WORK ORDER 1: Summarize the reader updates in two sentences.
WORK ORDER 2: From the reader updates, extract the words verbatim from "Advance planning and" to "the reader reported.".

PASSAGE FOR REVIEW:
== Segment start ==
The reader who had requested in-house mediation to resolve pre-pandemic conflict with a new boss ultimately decided it was unnecessary after the boss’s personality improved unexpectedly: “The boss has kept the same kind temperament for the last few years and has given me glowing reviews on my performance.” The reader has likewise given the boss strong reviews in upward feedback surveys. (Bob Cratchit, eat your heart out.)

Advance planning and supportive teammates meant the world to a new hire with invisible disabilities who was anxious about supporting the employer’s annual conference. “I probably had baggage from previous poorly fitting jobs in which health limitations were not considered or cared for,” the reader acknowledged. But the new employer took an entirely different approach.

The reader started discussions with managers about how to optimize performance within their physical capacity and provided clinical notes to HR with recommendations. “Without needing to know the details of my conditions, my managers helped map out sessions and [schedule] me appropriately” — for example, by assigning consecutive sessions in the same room, the reader reported.

The employer also put the reader up at a nearby hotel and gently enforced scheduled breaks. Afterward, the reader debriefed management and HR on what worked — and notes that HR is pushing to provide more breaks for all staff at next year’s conference.

“I hope [the column] helped others in similar situations … especially those with more invisible disabilities,” the reader concluded.

The reader who found work as a used-car-lot attendant more rewarding than his pre-pandemic profession said he “did some soul-searching” after reading the column and comments. After being laid off from an architectural design job, he said, he was slow to try reentering the field because he was “tired of the office politics” and enjoyed working outdoors with cars in a lower-stress environment.

However, he said, “I also realized … I need to move forward and improve my financial situation.” When he broached the subject with his boss, the response was beyond all expectations — an offer of a raise, the use of a car from the lot for commuting and on-the-job training to become a mechanic. He now intends to move to a more affordable apartment and sell his own car to make ends meet.
== Segment end ==
LISTED RECORDS:
== Segment start ==
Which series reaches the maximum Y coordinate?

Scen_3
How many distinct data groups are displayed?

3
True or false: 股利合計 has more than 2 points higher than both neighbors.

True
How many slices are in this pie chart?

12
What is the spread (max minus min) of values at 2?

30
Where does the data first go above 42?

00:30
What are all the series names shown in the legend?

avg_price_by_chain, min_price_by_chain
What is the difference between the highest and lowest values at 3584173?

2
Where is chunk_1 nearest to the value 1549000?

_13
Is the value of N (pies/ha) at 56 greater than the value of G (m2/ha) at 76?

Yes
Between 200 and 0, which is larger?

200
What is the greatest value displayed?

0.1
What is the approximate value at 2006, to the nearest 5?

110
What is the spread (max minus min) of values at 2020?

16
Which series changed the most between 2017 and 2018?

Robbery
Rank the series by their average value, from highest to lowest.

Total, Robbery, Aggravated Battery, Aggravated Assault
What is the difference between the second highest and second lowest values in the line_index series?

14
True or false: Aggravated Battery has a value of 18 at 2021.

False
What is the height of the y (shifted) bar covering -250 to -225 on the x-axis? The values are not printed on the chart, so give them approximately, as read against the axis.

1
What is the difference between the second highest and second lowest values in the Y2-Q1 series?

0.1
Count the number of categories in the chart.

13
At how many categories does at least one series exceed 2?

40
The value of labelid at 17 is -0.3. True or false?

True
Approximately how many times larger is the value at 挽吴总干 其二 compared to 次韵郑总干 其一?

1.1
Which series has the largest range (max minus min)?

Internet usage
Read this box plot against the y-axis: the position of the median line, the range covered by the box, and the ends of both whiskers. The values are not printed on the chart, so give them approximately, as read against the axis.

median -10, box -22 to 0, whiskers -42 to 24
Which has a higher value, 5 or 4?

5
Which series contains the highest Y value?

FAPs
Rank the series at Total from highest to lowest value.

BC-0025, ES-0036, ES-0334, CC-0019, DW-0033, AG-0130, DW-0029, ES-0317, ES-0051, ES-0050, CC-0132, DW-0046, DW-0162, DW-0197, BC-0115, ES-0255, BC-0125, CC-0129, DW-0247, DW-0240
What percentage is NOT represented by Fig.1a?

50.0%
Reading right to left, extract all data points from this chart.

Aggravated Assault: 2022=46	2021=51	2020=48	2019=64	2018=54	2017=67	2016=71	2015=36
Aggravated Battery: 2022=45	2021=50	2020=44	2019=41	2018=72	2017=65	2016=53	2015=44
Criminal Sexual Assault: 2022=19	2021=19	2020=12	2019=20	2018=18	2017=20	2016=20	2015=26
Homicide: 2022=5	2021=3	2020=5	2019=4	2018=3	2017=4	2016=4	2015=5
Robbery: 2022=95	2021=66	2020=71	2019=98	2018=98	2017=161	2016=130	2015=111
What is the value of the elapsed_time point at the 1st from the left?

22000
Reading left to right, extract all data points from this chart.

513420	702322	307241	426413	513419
== Segment end ==
EXERCISE RESPONSE 1: A reader dropped a request for mediation after a new boss's temperament improved, and a new hire with invisible disabilities got scheduling help, a nearby hotel and enforced breaks while supporting the employer's annual conference. A reader laid off from an architectural design job, who had been working as a used-car-lot attendant, raised his finances with his boss and was offered a raise, a car from the lot for commuting and training to become a mechanic.

EXERCISE RESPONSE 2:
Advance planning and supportive teammates meant the world to a new hire with invisible disabilities who was anxious about supporting the employer’s annual conference. “I probably had baggage from previous poorly fitting jobs in which health limitations were not considered or cared for,” the reader acknowledged. But the new employer took an entirely different approach.

The reader started discussions with managers about how to optimize performance within their physical capacity and provided clinical notes to HR with recommendations. “Without needing to know the details of my conditions, my managers helped map out sessions and [schedule] me appropriately” — for example, by assigning consecutive sessions in the same room, the reader reported.